Publication Date: May 30, 2014
Genre: Psychological Thriller

Befuddled by her current relationship woes, Nora Reynolds leaves college at semester’s end to drive north of nowhere to her hometown of Iron Bay. Vulnerable and on the rebound, she is the perfect prey for fledgling felon Dane Buchman. Dane takes advantage of the unaware young woman, feeding his appetite for mischief until a rather violent shift in their relationship reveals to him what he’s really been craving. Driven by his new found hunger, Dane feels unstoppable, until former high school rival and town deputy, Doug Sanders, navigates the trail of Dane’s destruction.

The Point is a dark thriller that will allow you to witness a truly dangerous sociopath wander through madness guided by a treasured family heirloom, and a pensive young woman find her way after discovering, that which doesn’t kill you, makes you stronger.
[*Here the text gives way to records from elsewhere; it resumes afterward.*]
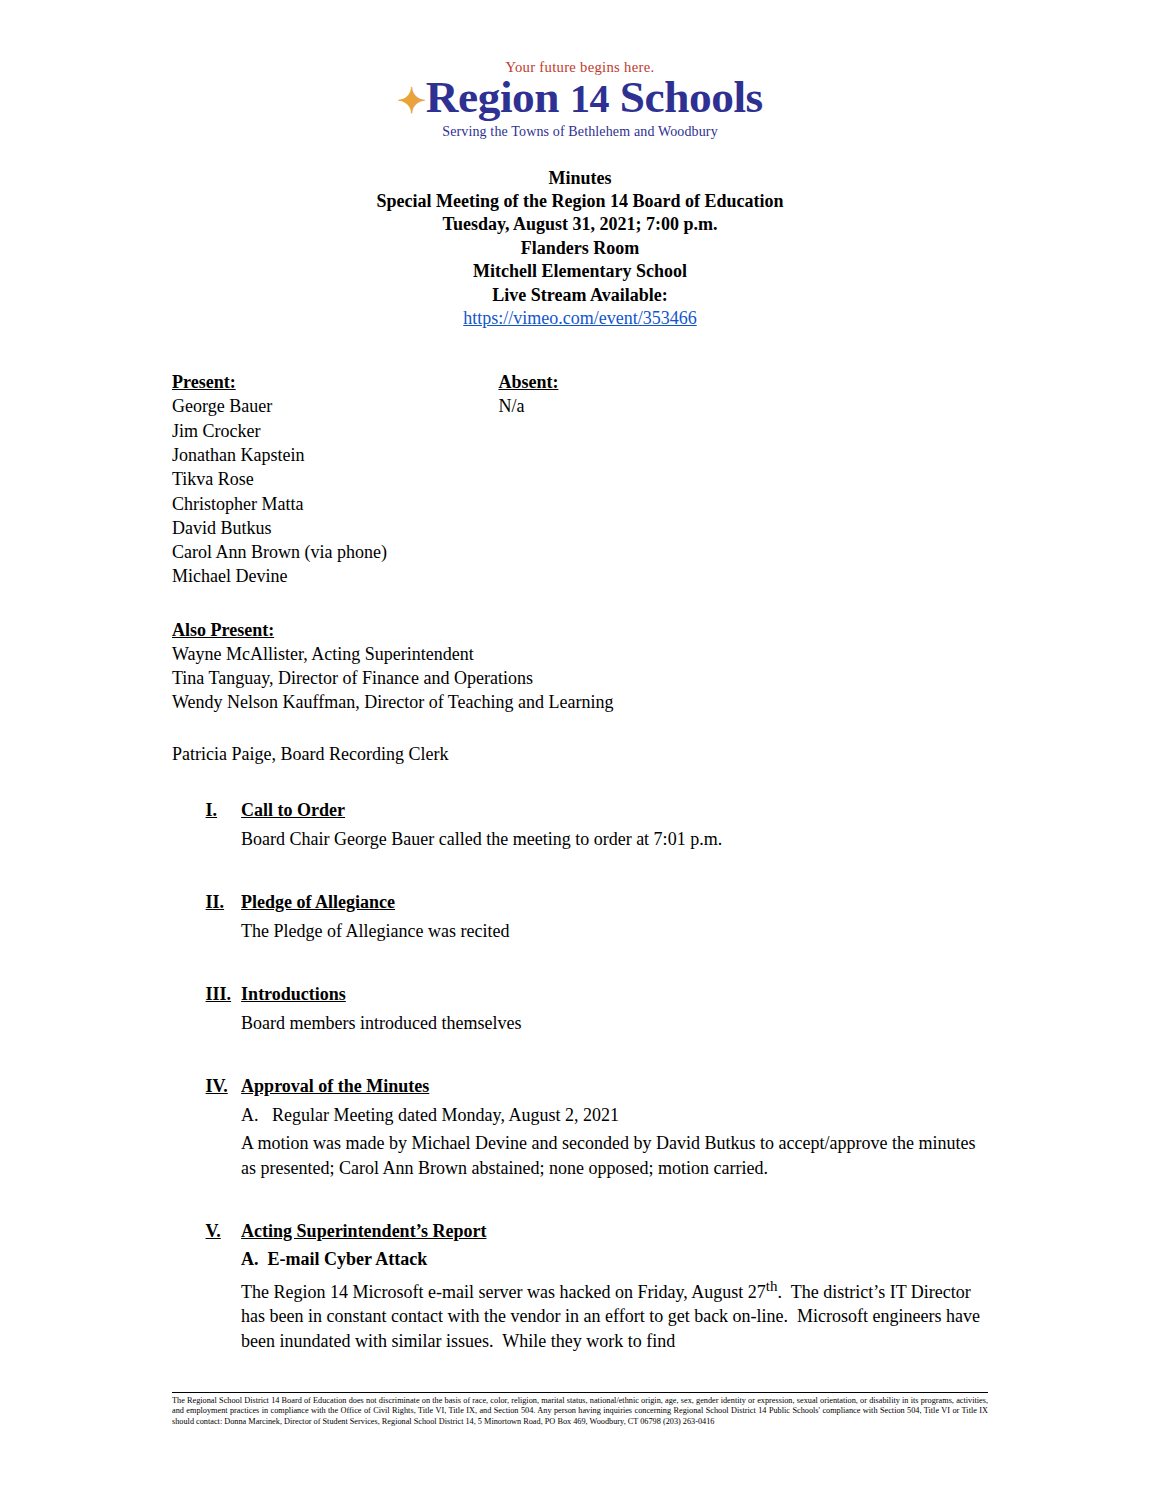Your future begins here.
✦Region 14 Schools
Serving the Towns of Bethlehem and Woodbury
Minutes
Special Meeting of the Region 14 Board of Education
Tuesday, August 31, 2021; 7:00 p.m.
Flanders Room
Mitchell Elementary School
Live Stream Available:
https://vimeo.com/event/353466
| Present: | Absent: |
| George Bauer | N/a |
| Jim Crocker | |
| Jonathan Kapstein | |
| Tikva Rose | |
| Christopher Matta | |
| David Butkus | |
| Carol Ann Brown (via phone) | |
| Michael Devine | |
Also Present:
Wayne McAllister, Acting Superintendent
Tina Tanguay, Director of Finance and Operations
Wendy Nelson Kauffman, Director of Teaching and Learning
Patricia Paige, Board Recording Clerk
I.
Call to Order
Board Chair George Bauer called the meeting to order at 7:01 p.m.
II.
Pledge of Allegiance
The Pledge of Allegiance was recited
III.
Introductions
Board members introduced themselves
IV.
Approval of the Minutes
A. Regular Meeting dated Monday, August 2, 2021
A motion was made by Michael Devine and seconded by David Butkus to accept/approve the minutes as presented; Carol Ann Brown abstained; none opposed; motion carried.
V.
Acting Superintendent’s Report
A. E-mail Cyber Attack
The Region 14 Microsoft e-mail server was hacked on Friday, August 27th. The district’s IT Director has been in constant contact with the vendor in an effort to get back on-line. Microsoft engineers have been inundated with similar issues. While they work to find
The Regional School District 14 Board of Education does not discriminate on the basis of race, color, religion, marital status, national/ethnic origin, age, sex, gender identity or expression, sexual orientation, or disability in its programs, activities, and employment practices in compliance with the Office of Civil Rights, Title VI, Title IX, and Section 504. Any person having inquiries concerning Regional School District 14 Public Schools' compliance with Section 504, Title VI or Title IX should contact: Donna Marcinek, Director of Student Services, Regional School District 14, 5 Minortown Road, PO Box 469, Woodbury, CT 06798 (203) 263-0416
With echoes of the Coen brothers’ Fargo, the folksy town of Iron Bay and the nearby north-woods community of Deer Lake are the destinations for Mr. Buchman’s many misdeeds.
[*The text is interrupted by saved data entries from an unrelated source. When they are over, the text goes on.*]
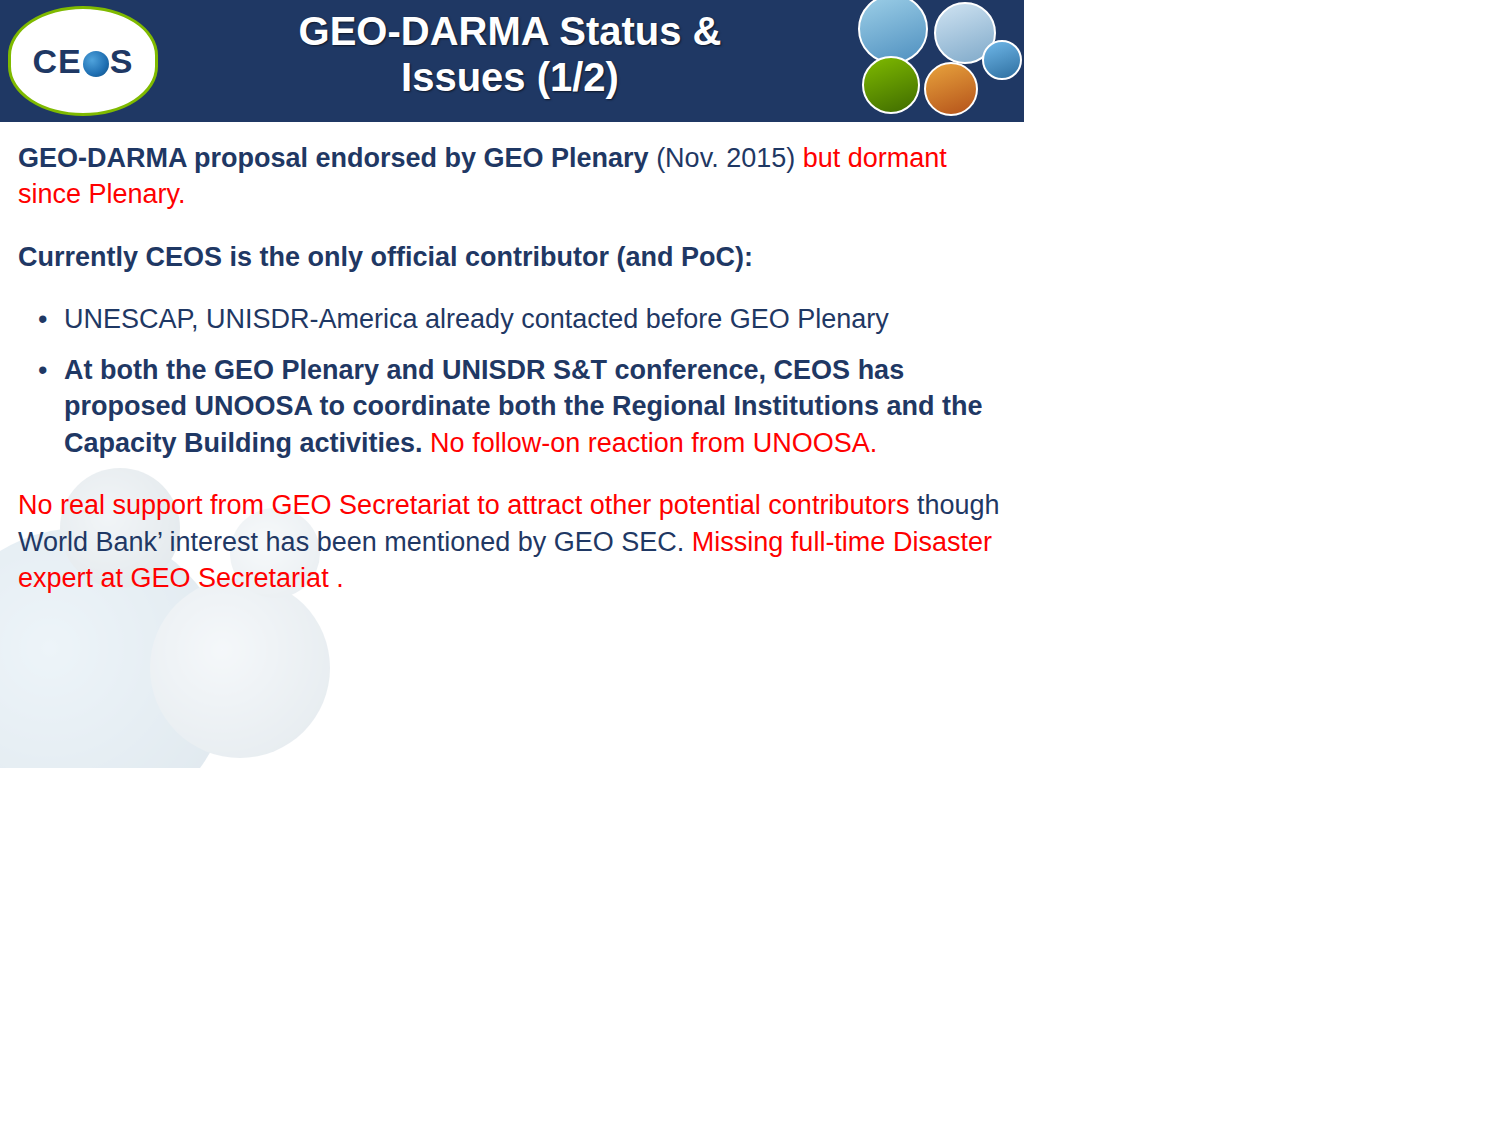CE S
GEO-DARMA Status &
Issues (1/2)
GEO-DARMA proposal endorsed by GEO Plenary (Nov. 2015) but dormant since Plenary.
Currently CEOS is the only official contributor (and PoC):
UNESCAP, UNISDR-America already contacted before GEO Plenary
At both the GEO Plenary and UNISDR S&T conference, CEOS has proposed UNOOSA to coordinate both the Regional Institutions and the Capacity Building activities. No follow-on reaction from UNOOSA.
No real support from GEO Secretariat to attract other potential contributors though World Bank’ interest has been mentioned by GEO SEC. Missing full-time Disaster expert at GEO Secretariat .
G. Nykanen was born and raised in Michigan’s Upper Peninsula. This small, rural land mass seems to cultivate a wide variety of colorful characters who provide a plethora of inspiration. The Point, Nykanen’s first novel, is filled with nuances of these local characters and the landscapes one might find in the north woods. 

Well traveled thanks to her husband’s government career, she has lived in Europe and many of our United States over the last twenty years. She has recently returned home, moving back to her beloved Upper Peninsula where she resides with her husband and three children.

With The Point now completed, she will continue working on her next novel, Accumulation, along with continuing to develop other stories in the works.